### Exercise goal:
From the line containing "Scale: 8 nm per pixel | Task: Look" to the end of the records below, both included, every line should be repeated exactly; pictures should be dropped.

### Extracted entries:
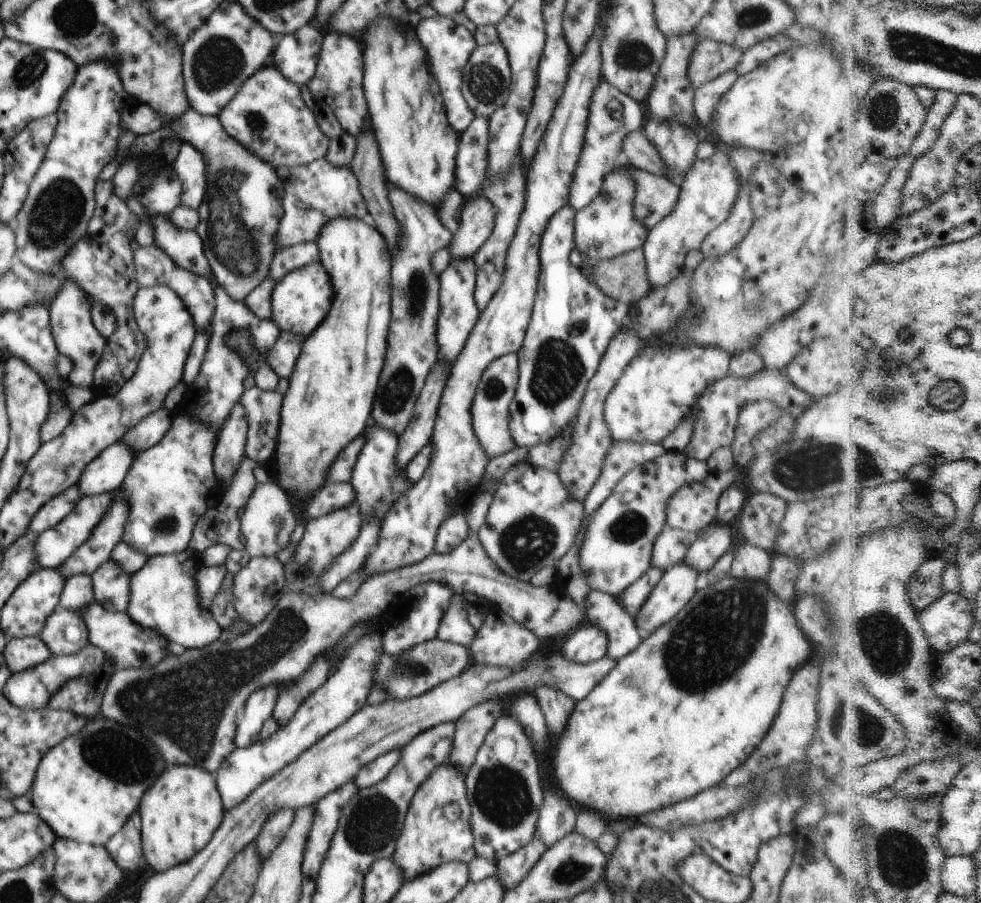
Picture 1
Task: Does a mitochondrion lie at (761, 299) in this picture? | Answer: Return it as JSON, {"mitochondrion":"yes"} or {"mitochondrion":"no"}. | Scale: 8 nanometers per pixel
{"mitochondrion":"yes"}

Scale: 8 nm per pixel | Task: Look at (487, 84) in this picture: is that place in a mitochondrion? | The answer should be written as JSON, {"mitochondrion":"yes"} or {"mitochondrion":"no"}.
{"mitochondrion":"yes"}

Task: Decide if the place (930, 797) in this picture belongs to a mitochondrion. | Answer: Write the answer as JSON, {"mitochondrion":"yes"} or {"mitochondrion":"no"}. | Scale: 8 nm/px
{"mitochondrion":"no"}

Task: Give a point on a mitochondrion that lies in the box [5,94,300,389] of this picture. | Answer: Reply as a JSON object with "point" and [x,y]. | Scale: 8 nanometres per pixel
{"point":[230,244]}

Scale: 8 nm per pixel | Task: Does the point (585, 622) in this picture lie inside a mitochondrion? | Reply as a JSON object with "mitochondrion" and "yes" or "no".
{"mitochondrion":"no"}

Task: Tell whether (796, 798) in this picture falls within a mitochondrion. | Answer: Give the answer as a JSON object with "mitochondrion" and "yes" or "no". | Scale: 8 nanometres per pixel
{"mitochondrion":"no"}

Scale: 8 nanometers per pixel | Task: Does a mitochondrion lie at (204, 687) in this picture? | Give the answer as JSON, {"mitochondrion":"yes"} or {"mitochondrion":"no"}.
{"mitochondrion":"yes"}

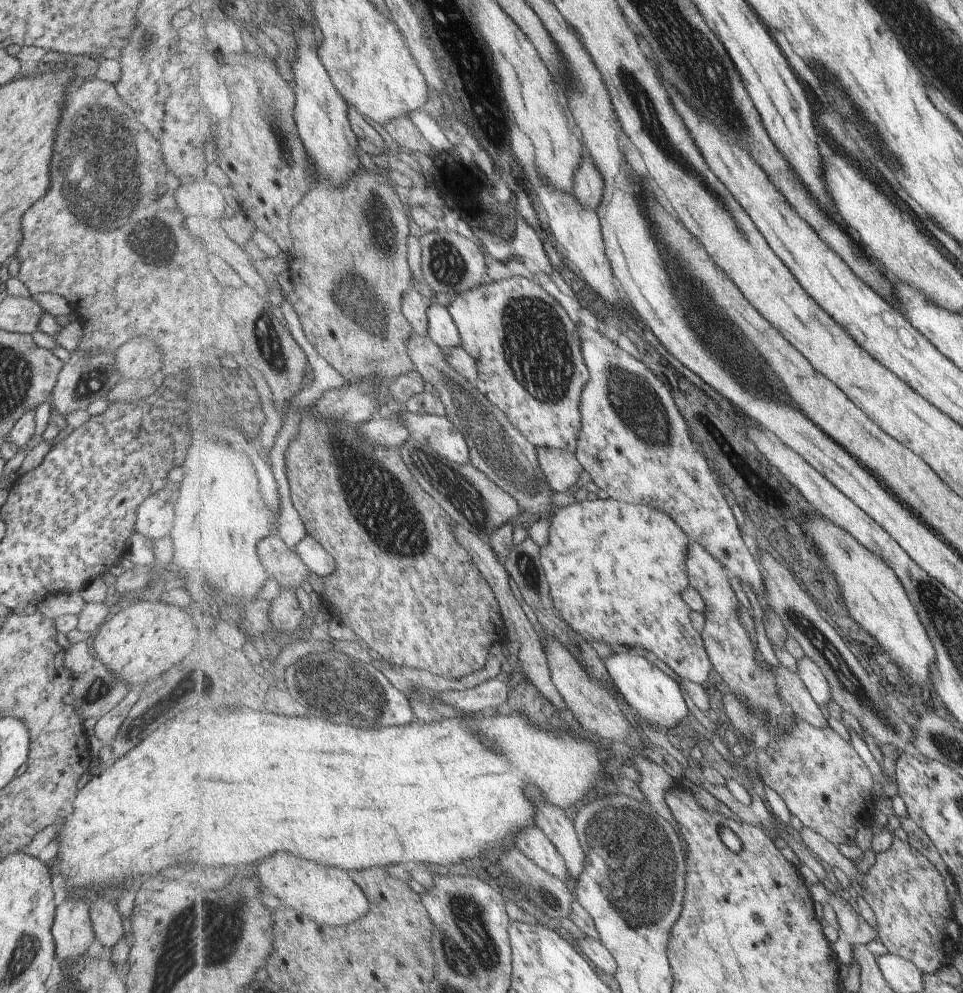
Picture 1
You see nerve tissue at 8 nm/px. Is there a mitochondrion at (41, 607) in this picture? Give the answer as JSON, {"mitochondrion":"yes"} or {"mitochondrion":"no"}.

### Task response:
Scale: 8 nm per pixel | Task: Look at (487, 84) in this picture: is that place in a mitochondrion? | The answer should be written as JSON, {"mitochondrion":"yes"} or {"mitochondrion":"no"}.
{"mitochondrion":"yes"}

Task: Decide if the place (930, 797) in this picture belongs to a mitochondrion. | Answer: Write the answer as JSON, {"mitochondrion":"yes"} or {"mitochondrion":"no"}. | Scale: 8 nm/px
{"mitochondrion":"no"}

Task: Give a point on a mitochondrion that lies in the box [5,94,300,389] of this picture. | Answer: Reply as a JSON object with "point" and [x,y]. | Scale: 8 nanometres per pixel
{"point":[230,244]}

Scale: 8 nm per pixel | Task: Does the point (585, 622) in this picture lie inside a mitochondrion? | Reply as a JSON object with "mitochondrion" and "yes" or "no".
{"mitochondrion":"no"}

Task: Tell whether (796, 798) in this picture falls within a mitochondrion. | Answer: Give the answer as a JSON object with "mitochondrion" and "yes" or "no". | Scale: 8 nanometres per pixel
{"mitochondrion":"no"}

Scale: 8 nanometers per pixel | Task: Does a mitochondrion lie at (204, 687) in this picture? | Give the answer as JSON, {"mitochondrion":"yes"} or {"mitochondrion":"no"}.
{"mitochondrion":"yes"}

Picture 1
You see nerve tissue at 8 nm/px. Is there a mitochondrion at (41, 607) in this picture? Give the answer as JSON, {"mitochondrion":"yes"} or {"mitochondrion":"no"}.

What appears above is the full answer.